• WHAT THE EXERCISE ASKS: Report every line of the records that includes the word "Öncesi".

• PROVIDED DATA:
··········

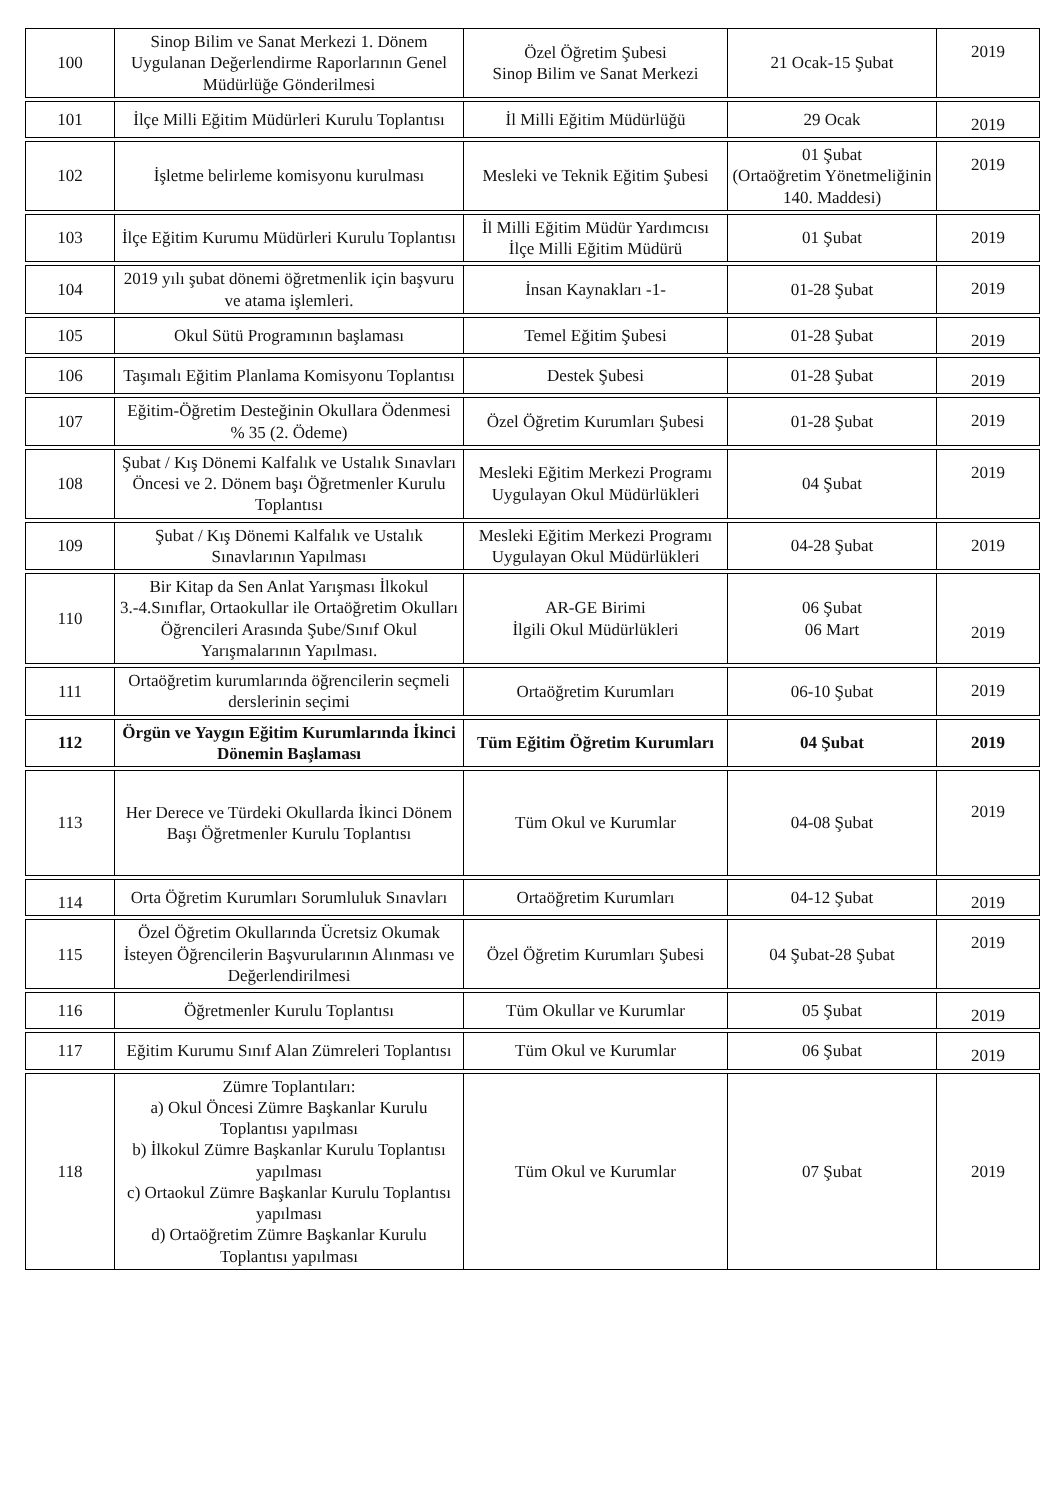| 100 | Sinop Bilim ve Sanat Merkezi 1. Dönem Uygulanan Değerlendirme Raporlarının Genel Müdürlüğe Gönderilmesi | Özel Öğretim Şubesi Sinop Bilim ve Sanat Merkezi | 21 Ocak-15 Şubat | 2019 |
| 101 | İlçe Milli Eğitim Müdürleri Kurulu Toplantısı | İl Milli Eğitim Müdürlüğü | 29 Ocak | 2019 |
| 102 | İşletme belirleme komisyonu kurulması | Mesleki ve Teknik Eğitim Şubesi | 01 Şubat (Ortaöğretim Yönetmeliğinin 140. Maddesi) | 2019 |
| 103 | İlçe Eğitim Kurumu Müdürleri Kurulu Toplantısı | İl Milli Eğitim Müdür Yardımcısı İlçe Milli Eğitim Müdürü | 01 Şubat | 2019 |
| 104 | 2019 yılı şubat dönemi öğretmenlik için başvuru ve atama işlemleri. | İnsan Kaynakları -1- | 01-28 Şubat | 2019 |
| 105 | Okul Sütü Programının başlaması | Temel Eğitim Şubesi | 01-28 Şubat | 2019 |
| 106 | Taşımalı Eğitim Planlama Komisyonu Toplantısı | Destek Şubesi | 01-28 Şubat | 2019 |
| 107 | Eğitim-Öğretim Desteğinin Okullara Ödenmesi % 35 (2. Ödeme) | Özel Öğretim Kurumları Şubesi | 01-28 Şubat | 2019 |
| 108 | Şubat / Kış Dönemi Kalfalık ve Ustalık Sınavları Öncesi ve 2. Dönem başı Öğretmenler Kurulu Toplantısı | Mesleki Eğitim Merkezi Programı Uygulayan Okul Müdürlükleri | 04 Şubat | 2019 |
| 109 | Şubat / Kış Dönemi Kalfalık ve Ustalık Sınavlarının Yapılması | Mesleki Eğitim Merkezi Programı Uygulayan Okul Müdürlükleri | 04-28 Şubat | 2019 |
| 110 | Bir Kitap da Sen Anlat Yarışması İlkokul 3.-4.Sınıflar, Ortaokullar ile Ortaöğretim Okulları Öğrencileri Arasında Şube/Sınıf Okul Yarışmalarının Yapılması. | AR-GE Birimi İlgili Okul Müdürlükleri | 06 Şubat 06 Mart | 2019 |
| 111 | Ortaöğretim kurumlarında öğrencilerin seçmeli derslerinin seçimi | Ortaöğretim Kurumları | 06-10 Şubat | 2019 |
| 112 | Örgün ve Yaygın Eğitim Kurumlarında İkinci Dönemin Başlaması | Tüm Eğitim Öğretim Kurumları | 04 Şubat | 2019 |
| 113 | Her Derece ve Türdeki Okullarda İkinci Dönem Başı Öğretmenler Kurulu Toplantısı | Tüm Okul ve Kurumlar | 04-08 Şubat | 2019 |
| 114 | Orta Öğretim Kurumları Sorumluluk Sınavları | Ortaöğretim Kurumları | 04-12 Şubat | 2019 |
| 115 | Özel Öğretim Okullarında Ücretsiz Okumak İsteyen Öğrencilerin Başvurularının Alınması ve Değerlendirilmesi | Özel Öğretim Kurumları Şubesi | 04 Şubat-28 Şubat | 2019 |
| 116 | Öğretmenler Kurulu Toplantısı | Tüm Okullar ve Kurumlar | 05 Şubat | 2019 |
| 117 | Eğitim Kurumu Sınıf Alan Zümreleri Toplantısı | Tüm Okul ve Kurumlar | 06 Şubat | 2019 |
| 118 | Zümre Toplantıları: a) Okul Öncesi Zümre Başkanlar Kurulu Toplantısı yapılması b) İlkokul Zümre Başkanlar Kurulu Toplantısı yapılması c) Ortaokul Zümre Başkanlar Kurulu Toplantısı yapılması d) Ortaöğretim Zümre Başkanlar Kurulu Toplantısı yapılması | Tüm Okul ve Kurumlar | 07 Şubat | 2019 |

··········

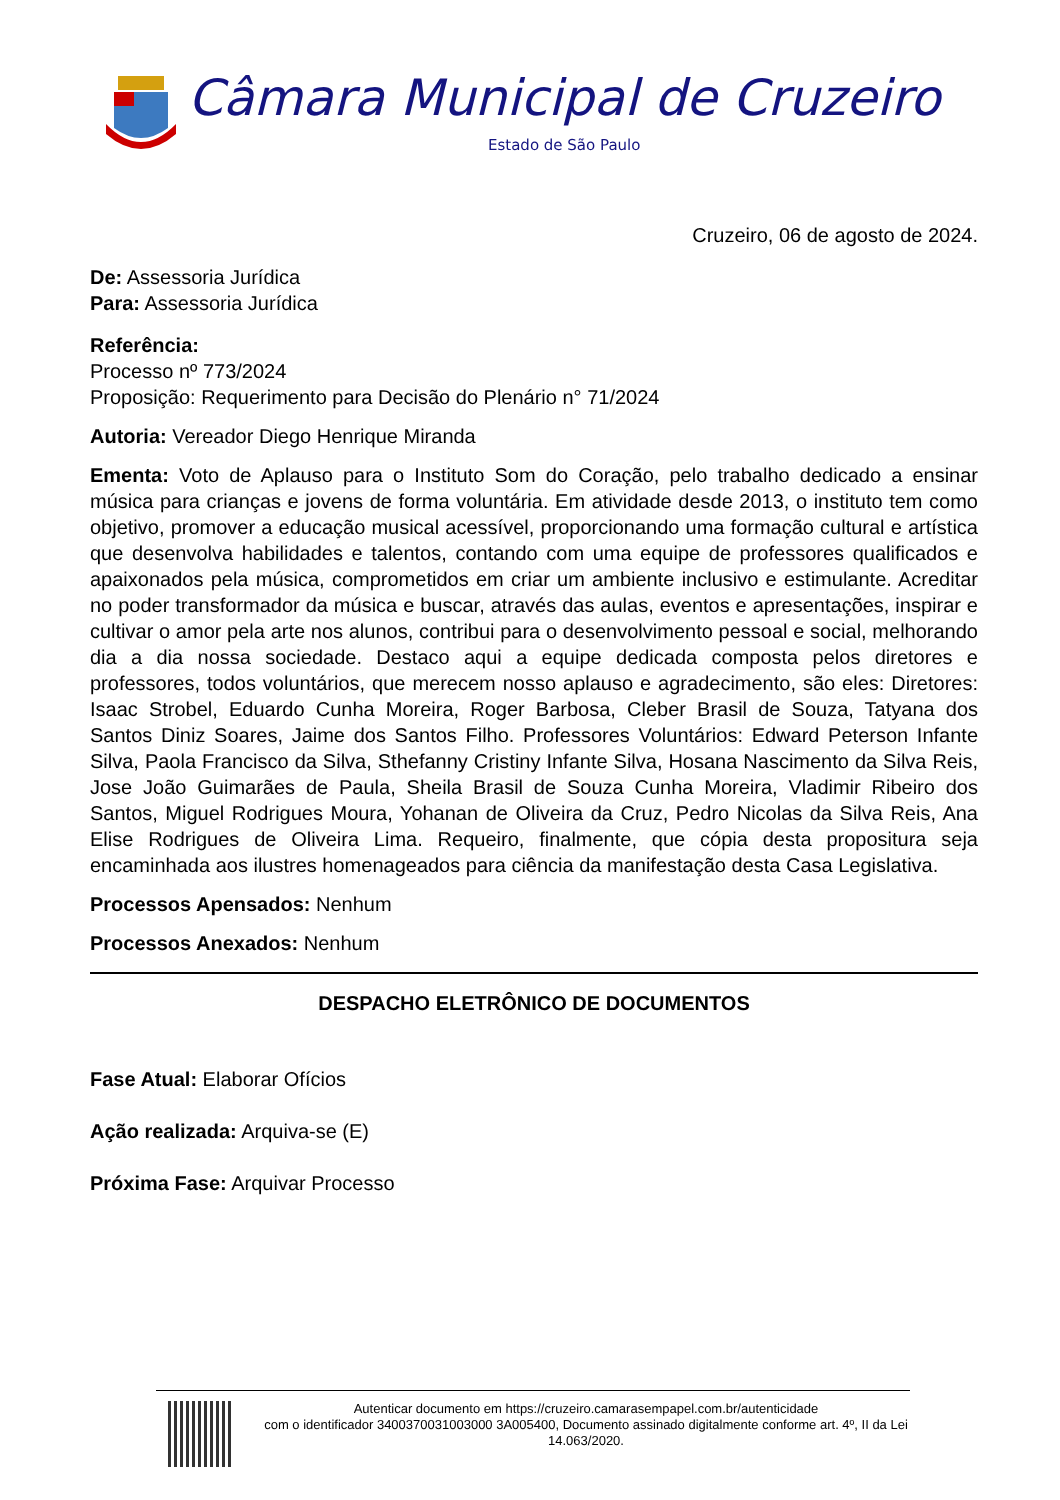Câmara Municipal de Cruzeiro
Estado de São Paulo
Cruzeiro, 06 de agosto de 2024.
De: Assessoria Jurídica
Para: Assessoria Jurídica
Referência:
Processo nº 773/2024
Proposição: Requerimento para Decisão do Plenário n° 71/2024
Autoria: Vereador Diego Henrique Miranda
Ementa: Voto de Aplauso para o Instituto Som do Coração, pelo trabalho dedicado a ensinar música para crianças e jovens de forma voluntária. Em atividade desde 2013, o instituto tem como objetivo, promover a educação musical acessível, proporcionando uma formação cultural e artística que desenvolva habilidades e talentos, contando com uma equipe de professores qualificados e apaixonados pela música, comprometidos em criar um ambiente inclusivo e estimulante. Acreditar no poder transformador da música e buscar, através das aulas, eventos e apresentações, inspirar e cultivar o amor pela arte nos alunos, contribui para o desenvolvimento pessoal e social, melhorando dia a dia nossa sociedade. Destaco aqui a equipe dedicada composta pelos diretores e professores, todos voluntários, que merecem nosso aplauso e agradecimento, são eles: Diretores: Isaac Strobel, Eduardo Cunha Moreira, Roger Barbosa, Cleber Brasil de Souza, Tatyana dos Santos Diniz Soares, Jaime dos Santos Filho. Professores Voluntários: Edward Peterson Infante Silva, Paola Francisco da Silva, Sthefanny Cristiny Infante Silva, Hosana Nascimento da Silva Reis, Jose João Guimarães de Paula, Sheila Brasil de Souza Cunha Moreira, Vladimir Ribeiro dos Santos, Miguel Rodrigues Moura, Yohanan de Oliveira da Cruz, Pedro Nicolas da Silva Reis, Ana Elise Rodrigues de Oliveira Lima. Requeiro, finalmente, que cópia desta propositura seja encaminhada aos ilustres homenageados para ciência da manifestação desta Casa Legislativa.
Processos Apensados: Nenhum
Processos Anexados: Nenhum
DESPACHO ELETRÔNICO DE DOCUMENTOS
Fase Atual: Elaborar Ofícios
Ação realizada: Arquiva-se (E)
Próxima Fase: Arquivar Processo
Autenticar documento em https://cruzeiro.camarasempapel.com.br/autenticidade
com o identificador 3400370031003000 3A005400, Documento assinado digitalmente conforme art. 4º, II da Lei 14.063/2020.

··········

• OUTPUT OF THE TASK:
| 108 | Şubat / Kış Dönemi Kalfalık ve Ustalık Sınavları Öncesi ve 2. Dönem başı Öğretmenler Kurulu Toplantısı | Mesleki Eğitim Merkezi Programı Uygulayan Okul Müdürlükleri | 04 Şubat | 2019 |
| 118 | Zümre Toplantıları: a) Okul Öncesi Zümre Başkanlar Kurulu Toplantısı yapılması b) İlkokul Zümre Başkanlar Kurulu Toplantısı yapılması c) Ortaokul Zümre Başkanlar Kurulu Toplantısı yapılması d) Ortaöğretim Zümre Başkanlar Kurulu Toplantısı yapılması | Tüm Okul ve Kurumlar | 07 Şubat | 2019 |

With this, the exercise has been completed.